## Provided passage
>> start

Major project near Bush possible: Development for airport could include restaurants, offices [Houston Chronicle] "At a minimum, it would include restaurants, a gas station, a convenience store and a cell phone lot with an electronic system to display flight information. And it might have office space, shops and a 125-room hotel."

Houston once was 'a big cow town' [Houston Chronicle] "Urbanization has taken over a lot of the pasture land in Harris County. Harris County at one time was the largest cattle-populated county in the state - 20, 30 years ago. Houston used to be a big cow town. You had the stockyard right there where the University of Houston is: It was the third-largest calf market in the United States. It opened in 1931, and it closed in 1968. Really, Houston was never like Fort Worth, because Houston always had the petrochemical industry in the forefront, but there were lots of cattle around Houston. At one time there were eight major abattoirs in Houston. Now there's none."

Saturday November 28

He aims to turn off The Beacon: Attorney claims homeless program is now a nuisance [Houston Chronicle]

In Houston, we have a lot to be grateful for. We'll start the list, but feel free to add [Houston Chronicle] "We're grateful for the much-needed new public spaces that our city is developing. For Hermann Park's new, shamelessly romantic Tiffany Bridge. For the new building at the Children's Museum of Houston, which doubled the museum's size. And for the Houston Public Library's revamp of the downtown Julia Ideson Building, which promises to make one of the city's best old buildings far more accessible to the public. We're grateful that we're learning to make our big infrastructure projects do double and triple duty. Consider Willow Waterhole, a new-wave stormwater retention project still under construction but already serving several aching needs. During big storms, it stops neighborhoods from flooding. During dry periods, it gives people a place to jog, bike and play. And its wetlands and meadows attract more than 100 species of birds."

Thursday November 26

Preservation of prairie brings recognition to conservationists: Katy area group among those singled out [Houston Chronicle] "Jaime Gonzalez of the Katy Prairie Conservancy and Flo Hannah of the Houston Audubon Society earned recognition for their work with others to transplant pieces of a prairie field before it was lost to development."

>> end

## Data provided

>> start

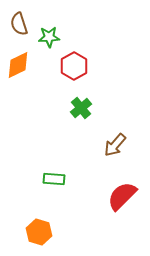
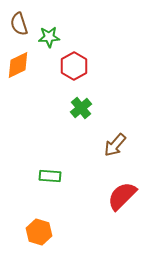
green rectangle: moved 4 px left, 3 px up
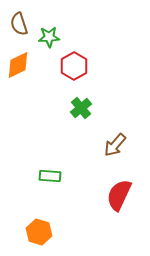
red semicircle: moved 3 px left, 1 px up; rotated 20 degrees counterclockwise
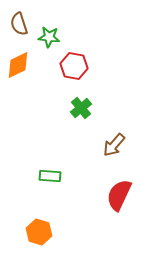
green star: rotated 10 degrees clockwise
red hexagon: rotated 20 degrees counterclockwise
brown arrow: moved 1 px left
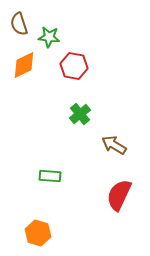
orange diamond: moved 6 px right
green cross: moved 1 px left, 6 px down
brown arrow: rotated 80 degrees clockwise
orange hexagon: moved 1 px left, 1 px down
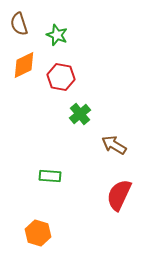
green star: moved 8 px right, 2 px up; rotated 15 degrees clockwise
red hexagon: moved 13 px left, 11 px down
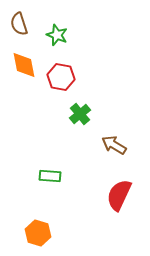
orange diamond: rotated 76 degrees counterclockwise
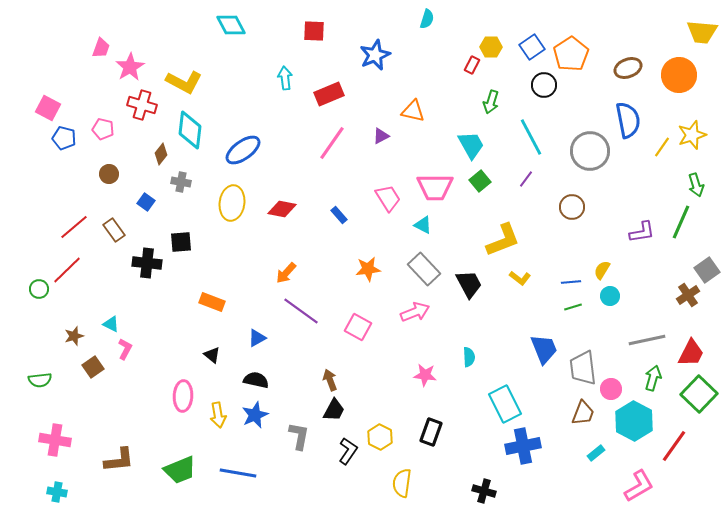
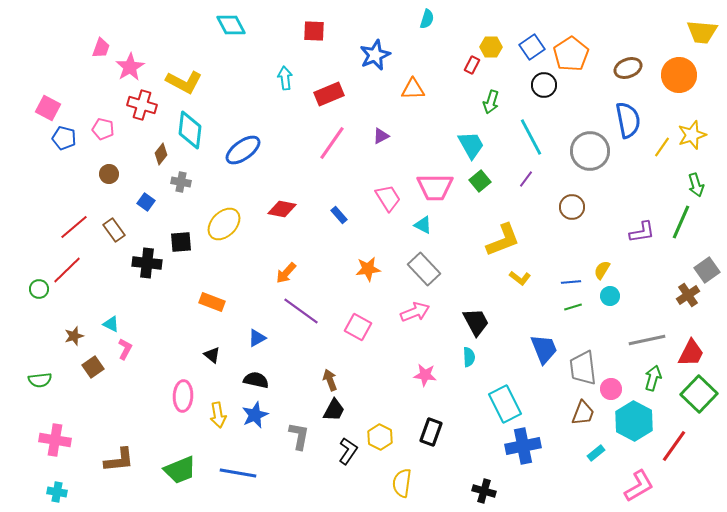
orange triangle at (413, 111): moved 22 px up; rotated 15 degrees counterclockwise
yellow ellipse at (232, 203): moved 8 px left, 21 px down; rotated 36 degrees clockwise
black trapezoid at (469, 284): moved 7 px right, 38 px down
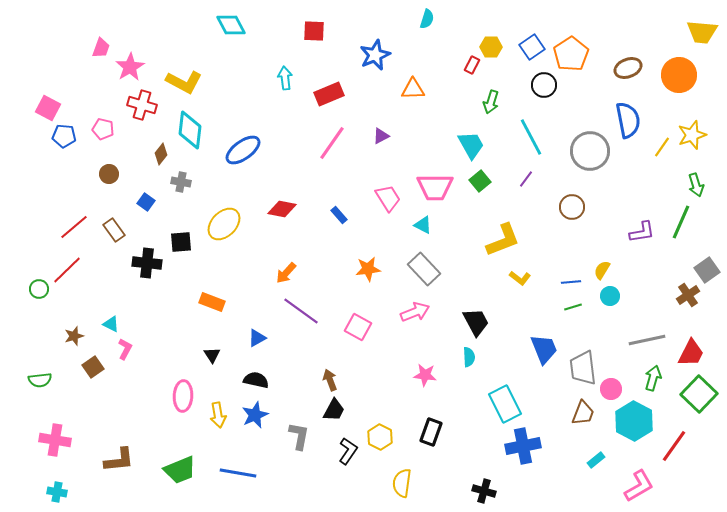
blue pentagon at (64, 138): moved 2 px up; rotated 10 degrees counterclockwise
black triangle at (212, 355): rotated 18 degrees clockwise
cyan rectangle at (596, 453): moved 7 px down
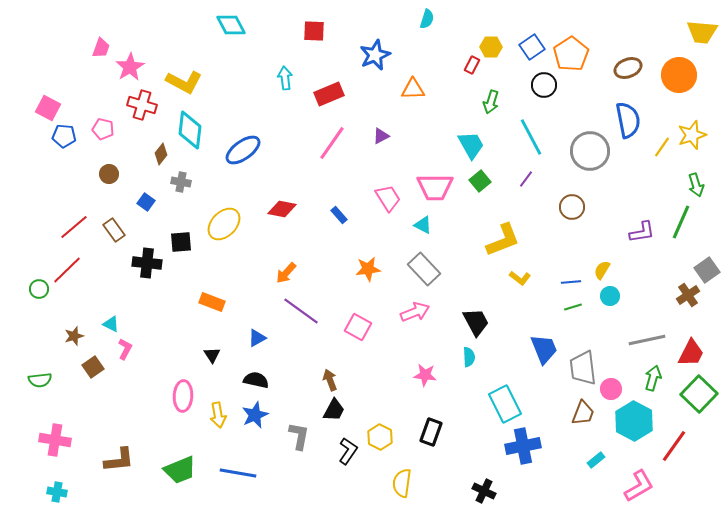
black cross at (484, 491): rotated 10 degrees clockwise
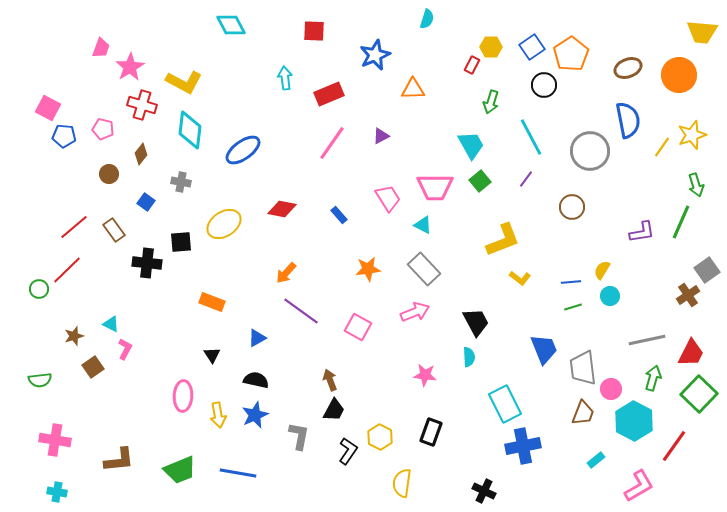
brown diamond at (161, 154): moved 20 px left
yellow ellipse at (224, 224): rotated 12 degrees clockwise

>> end

## Tasks to perform
a. According to the Houston news digest, in what years did the stockyard on the site of the University of Houston open and close?
b. Write what comes next in the Houston news digest, picking up after its final entry.
The rows have no connection to the Houston news digest.

## Per-task outputs
a. It opened in 1931 and closed in 1968.

b.
It's deconstruction, not demolition: Architect razes house, donates the materials to charity [Houston Chronicle] "More than 7 tons of material, from wood floors to plumbing, windows to brick, have been donated to the City of Houston's Reuse Warehouse. The facility, opened last May, serves as a broker for building supplies, housing donations and funneling them to nonprofits."

CITY COUNCIL DISTRICT A Rivals agree on key points: Lewis, Stardig both push flood control and street work as priorities [Houston Chronicle] "Lewis, 42, a community college instructor and Democrat who lives in Oak Forest, was the runner-up in the seven-candidate Nov. 4 election. Lewis proposes that the city buy the closed 227-acre Inwood Forest Country Club and turn it into a flood control basin and park. Then, he wants to give businesses tax incentives to locate on the park's periphery."

Wednesday November 25

SCHOOL DISTRICTS FEEL THE SQUEEZE Decline in sales, property taxes forces some to shelve construction plans, others to let new campuses sit vacant [Houston Chronicle] "To gauge the impact of the economic slump hitting Texas, look no further than the dilemma facing the Houston-area school districts of Conroe and Cypress-Fairbanks. Together, the two districts have taken the extraordinary step of temporarily halting construction of 15 schools. The districts have bond money to build them and students to fill them, but no money to operate them."